Un cynisme ambiant et des collègues de travail insupportables

JB Wizz de Born Bad vomit la musique d’aujourd’hui

Par Clovis Goux




La première fois que j’ai entendu la voix de JB, c’était sur mon répondeur : un rockeur de banlieue éructait en exigeant une explication franche. J’avais écrit un papier dans un torchon où je disais le plus grand mal d’une de ses compilations. C’était pas malin : je m’imaginais déjà traîné sur le périph’ derrière une grosse cylindrée ou attaqué au cran d’arrêt dans un terrain vague par un loubard surgi d’une BD de Margerin. Au troisième appel, j’ai quand même fini par décrocher. Après une heure de discussion, l’affaire était réglée : loin d’être un bourrin, Jean-Baptiste s’avérait un passionné défendant bec et ongles une certaine esthétique du rock : celle, pure et dure, des origines. Quelques années ont passé, et Jean-Baptiste Guillot est toujours là. Il roule en Triumph et dirige l’un des meilleurs labels de rock au monde, Born Bad, sur lequel il a signé des groupes qui tuent – Frustration, Magnetix, Cheveu, Yussuf Jerusalem… – tout en continuant à sortir de temps en temps des ­compiles de merde (là, je déconne).
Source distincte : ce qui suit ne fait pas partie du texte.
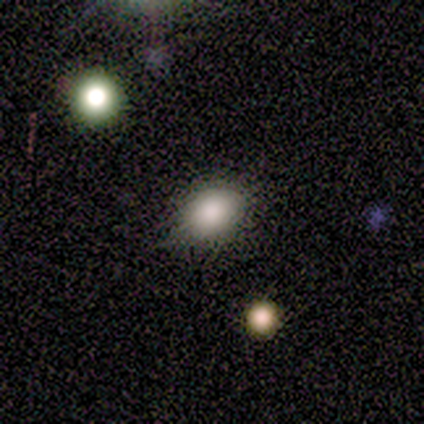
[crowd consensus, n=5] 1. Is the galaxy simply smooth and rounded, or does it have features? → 60% smooth, 20% featured or disk, 20% star or artifact.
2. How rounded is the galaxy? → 100% in between, 0% round, 0% cigar-shaped.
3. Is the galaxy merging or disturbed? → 75% none, 25% minor disturbance, 0% major disturbance, 0% merger.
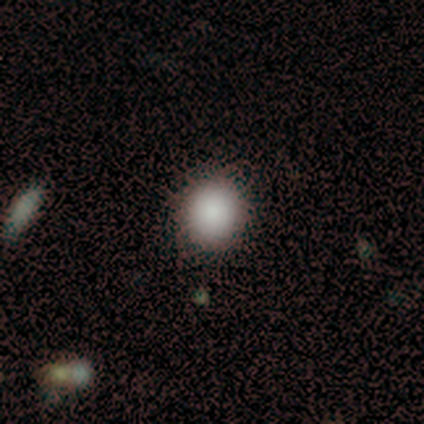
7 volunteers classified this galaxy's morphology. Smooth or featured?
  - smooth: 71% *
  - featured or disk: 14%
  - star or artifact: 14%
How rounded?
  - round: 100% *
  - in between: 0%
  - cigar-shaped: 0%
Merging?
  - none: 100% *
  - minor disturbance: 0%
  - major disturbance: 0%
  - merger: 0%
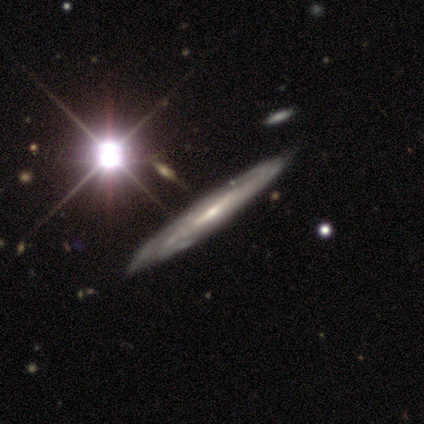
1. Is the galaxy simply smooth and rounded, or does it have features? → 86% featured or disk, 14% smooth, 0% star or artifact.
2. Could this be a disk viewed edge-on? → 50% yes (tied), 50% no (tied).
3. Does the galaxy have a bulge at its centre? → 100% none, 0% boxy, 0% rounded.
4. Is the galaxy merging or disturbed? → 71% none, 29% minor disturbance, 0% major disturbance, 0% merger.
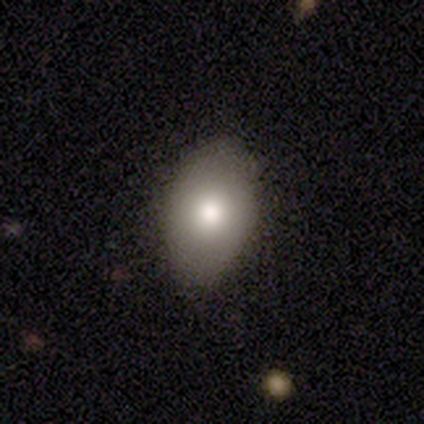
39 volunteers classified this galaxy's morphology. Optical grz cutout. It shows a smooth galaxy with no disk features (72%) that is in between round and cigar-shaped (93%). Merging: none (78%).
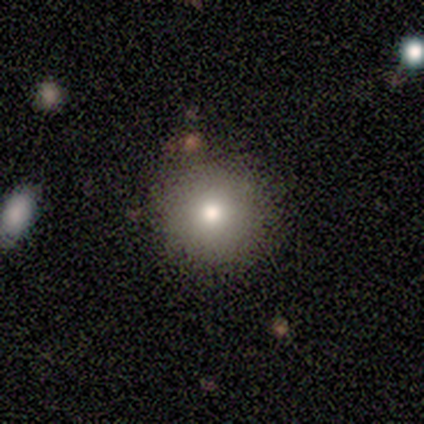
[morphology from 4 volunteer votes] This appears to be a smooth galaxy with no disk features (50%, tied with featured or disk) that is round (100%). Merging: none (75%).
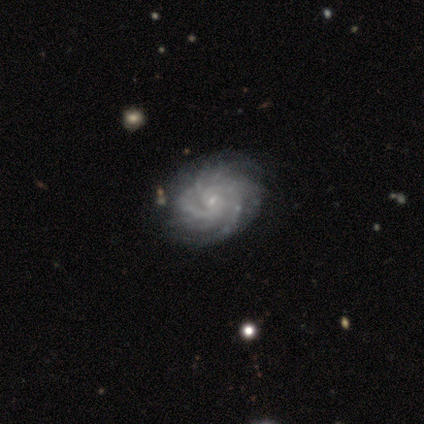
Morphology: type=featured or disk (100%); edge-on=no (100%); bar=weak (80%); spiral arms=yes (100%); winding=tight (80%); arm count=2 (40%, tied with can't tell); bulge=small (80%); merging=none (80%).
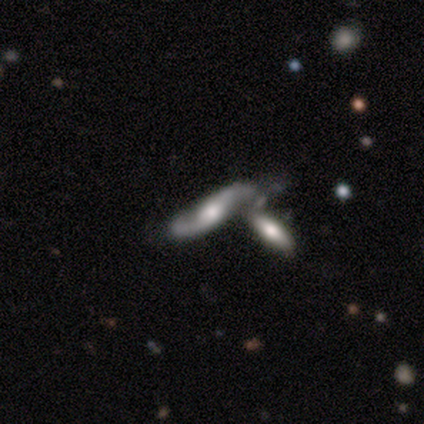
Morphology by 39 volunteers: A featured or disk galaxy (72%) with no bar (70%), 2 (95%) loose (55%) spiral arms (96%) and a moderate central bulge (35%).

Vote fractions:
- Smooth or featured? featured or disk: 72% / smooth: 15% / star or artifact: 13%
- Edge-on disk? no: 82% / yes: 18%
- Bar? no: 70% / weak: 26% / strong: 4%
- Spiral arms? yes: 96% / no: 4%
- Spiral winding? loose: 55% / medium: 32% / tight: 14%
- Spiral arm count? 2: 95% / can't tell: 5% / 1: 0% / 3: 0% / 4: 0% / more than 4: 0%
- Bulge size? moderate: 35% / large: 26% / small: 26% / none: 9% / dominant: 4%
- Merging? merger: 62% / none: 18% / minor disturbance: 18% / major disturbance: 3%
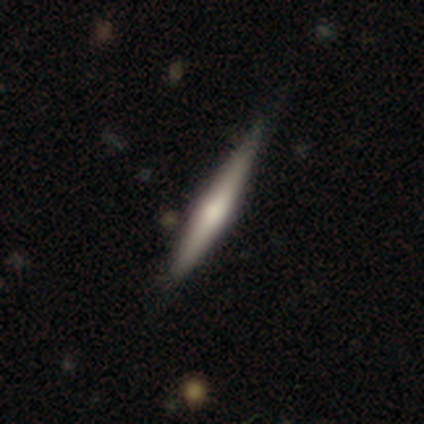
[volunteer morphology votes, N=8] Smooth or featured? 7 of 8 (88%) said featured or disk. Edge-on disk? 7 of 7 (100%) said yes. Edge-on bulge? 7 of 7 (100%) said rounded. Merging? 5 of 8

Vice : Tu n’as jamais eu envie de faire de la musique ?
JB Wizz :
Si, je m’y suis essayé mais j’ai aucun talent pour ça, et j’aurais eu énormément de mal à accepter que ce que je faisais soit naze, il aurait fallu que ça soit tout de suite génial. J’ai fait de la guitare, je connais les accords, mais je suis pas bon non plus. Il y a plein de gens, avec ma voix gouailleuse, qui se sont projetés et qui pensaient que je ferais un excellent chanteur, mais j’aurais pas assumé d’être mauvais.

Tu aurais supporté d’être dans un groupe ?
Ouais carrément, quand j’étais plus jeune, j’ai tourné avec Jon Spencer pour l’album Plastic Fang, le dernier disque un peu important qu’il ait fait. Jon Spencer s’était imaginé que j’étais le meilleur DJ au monde – ce qui n’est pas faux, à l’époque j’étais un des rares mecs à passer du garage, du rockabilly ou des B.O. –, je faisais le warm-up et l’aftershow sur leur tournée en Europe. J’ai vraiment été dans l’intimité d’un groupe et là, tu te rends compte que c’est assez glauque, que ce n’est pas le pire métier du monde mais que ce n’est vraiment pas marrant d’être trimbalé de ville en ville, que les mecs ne font ça qu’à des fins alimentaires, qu’ils sont usés par les milliers de kilomètres, les concerts à répétition…

C’est finalement un taf comme un autre.
Pire, encore plus glauque, tu es complètement décérébré, ballotté de salle en salle, t’as des gens qui viennent te voir en hurlant et faut que tu sois disponible pour eux alors que t’as juste pas envie. Tu bouffes dans des caterings pourris tous les jours, tu sais même plus où tu es physiquement à force de faire des kilomètres. Ça m’a calmé. Les mecs du groupe, ils se parlaient même plus, les meufs mettaient des mots sur le tour bus, ils étaient tellement blasés qu’ils n’y prêtaient aucune attention. C’était l’usure. Ils avaient derrière eux dix ans au taquet, surmédiatisés. Ils étaient juste prisonniers de leur statut de Jon Spencer Blues Explosion où tu es obligé de continuer parce qu’il y a plein d’enjeux. Et puis quoi faire d’autre ? Mais DJ, ça doit être encore pire, tu les vois partir avec leur valise, faire leur set de quatre heures à six heures du matin dans des boîtes pourries… Pff.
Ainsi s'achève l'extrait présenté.